Notification: Select and setup Alertmanager to send Mattermost alerts
Save

Alert 2: Abusive IP Detection

Create a new panel specifically for this alert:

Add new panel with query:

max by (request_client_ip) (
  sum by (request_client_ip) (
    rate({container_name="/coolify-proxy"} | json | line_format "{{.log}}" | json [1m])
  ) * 60
)

This shows req/min per IP.

Create alert:
- Condition: WHEN max() IS ABOVE 1000
- For: 3m
- Summary: “Abusive IP detected: {{$labels.request_client_ip}} making {{$values.A}} req/min”
Hide this panel from dashboard view (it’s just for alerting)
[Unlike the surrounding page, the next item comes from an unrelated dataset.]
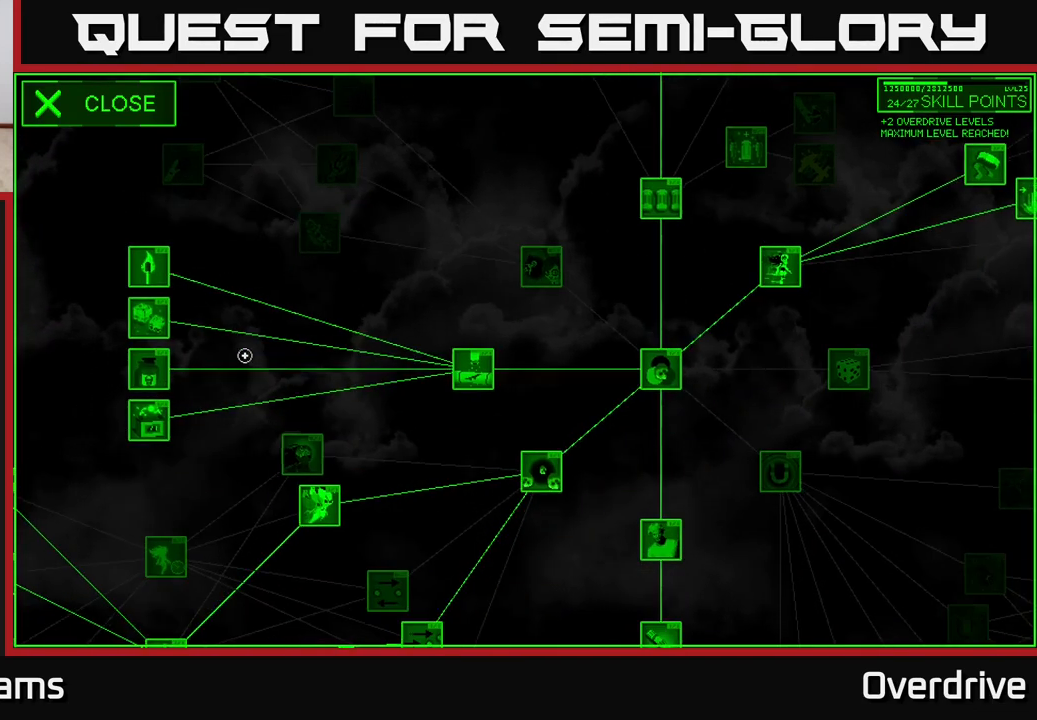
{"buttons": [], "left_stick": "down-right", "right_stick": "left", "events": [[183, "left_stick", "down-left"], [183, "right_stick", "down-left"], [317, "left_stick", "down-right"], [400, "right_stick", "left"]]}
Using the Dashboard During an Incident

Real-World Scenario: Pro6PP September 30th Outage

Here’s how you would have used this dashboard during your actual outage:

9:30 AM - Alerts fire

Check “Requests Per Minute”:
- See traffic at normal ~2,500 req/min
- Notice performance degradation, not traffic spike
- Conclusion: Not a DDoS, likely server overload
Check “Top 10 IPs”:
- See 89.149.208.150 at top with 8,500 requests (2 hours)
- Normal for a heavy user (about 70 req/min average)
- Conclusion: No single abusive IP
Investigate server resources (in the NodeExporter Dashboard):
- CPU at 100%
- Conclusion: Server can’t handle the load

Action taken: Rescale server from CX42 back to CPX41

Result: Service restored at 11:40 AM

Best Practices

Check panels in order:
- Requests Per Minute (is traffic abnormal?)
- Top IPs (is someone abusing?)
- Find Account (who is the user?)
- Server resources (is server struggling?)
Take screenshots:
- Panel menu -> Share -> Link -> Copy
- Include in your RCA
Export data:
- Click panel title -> Inspect -> Data -> Download CSV
- Save for post-incident analysis
Document actions:
- Add comments to dashboard: Dashboard settings -> Version history -> Add note

Troubleshooting Quick Reference

Problem	Quick Fix
No data in panels	Verify container name with `docker ps`
Queries timeout	Reduce time range or add more filters
Can’t find auth_key	Enable “Prettify” and “Log details” in logs panel
Alert not firing	Check Alerting -> Alert rules for errors
Dashboard slow	Increase refresh interval to 1m or 5m

Complete Dashboard JSON

Your final dashboard JSON should look like the one provided, with these key elements:

{
  "title": "Pro6PP Incident Dashboard",
  "tags": ["incident-response", "monitoring", "pro6pp"],
  "panels": [
    // Panel 1: Traffic volume
    // Panel 2: IP investigation
    // Panel 3: Top IPs identification
  ],
  "time": {
    "from": "now-6h",
    "to": "now"
  },
  "refresh": "30s"
}

Additional Resources

Grafana Loki Docs: https://grafana.com/docs/loki/latest/
LogQL Syntax: https://grafana.com/docs/loki/latest/logql/
Panel Transformations: https://grafana.com/docs/grafana/latest/panels-visualizations/query-transform-data/
Alerting Guide: https://grafana.com/docs/grafana/latest/alerting/

Summary

You’ve now learned to create a production-ready incident response dashboard with:

Traffic monitoring - Spot spikes and drops
IP tracking - Identify suspicious sources
Account tracing - Connect IPs to Pro6PP users
Alert configuration - Get notified proactively
Incident workflow - Investigate systematically

Key takeaway: The nested JSON structure in your logs requires the line_format "{{.log}}" step to access inner fields. This is the most common stumbling block when creating queries.

Next steps: Practice using this dashboard during normal operations, so you’re comfortable with it when an incident occurs.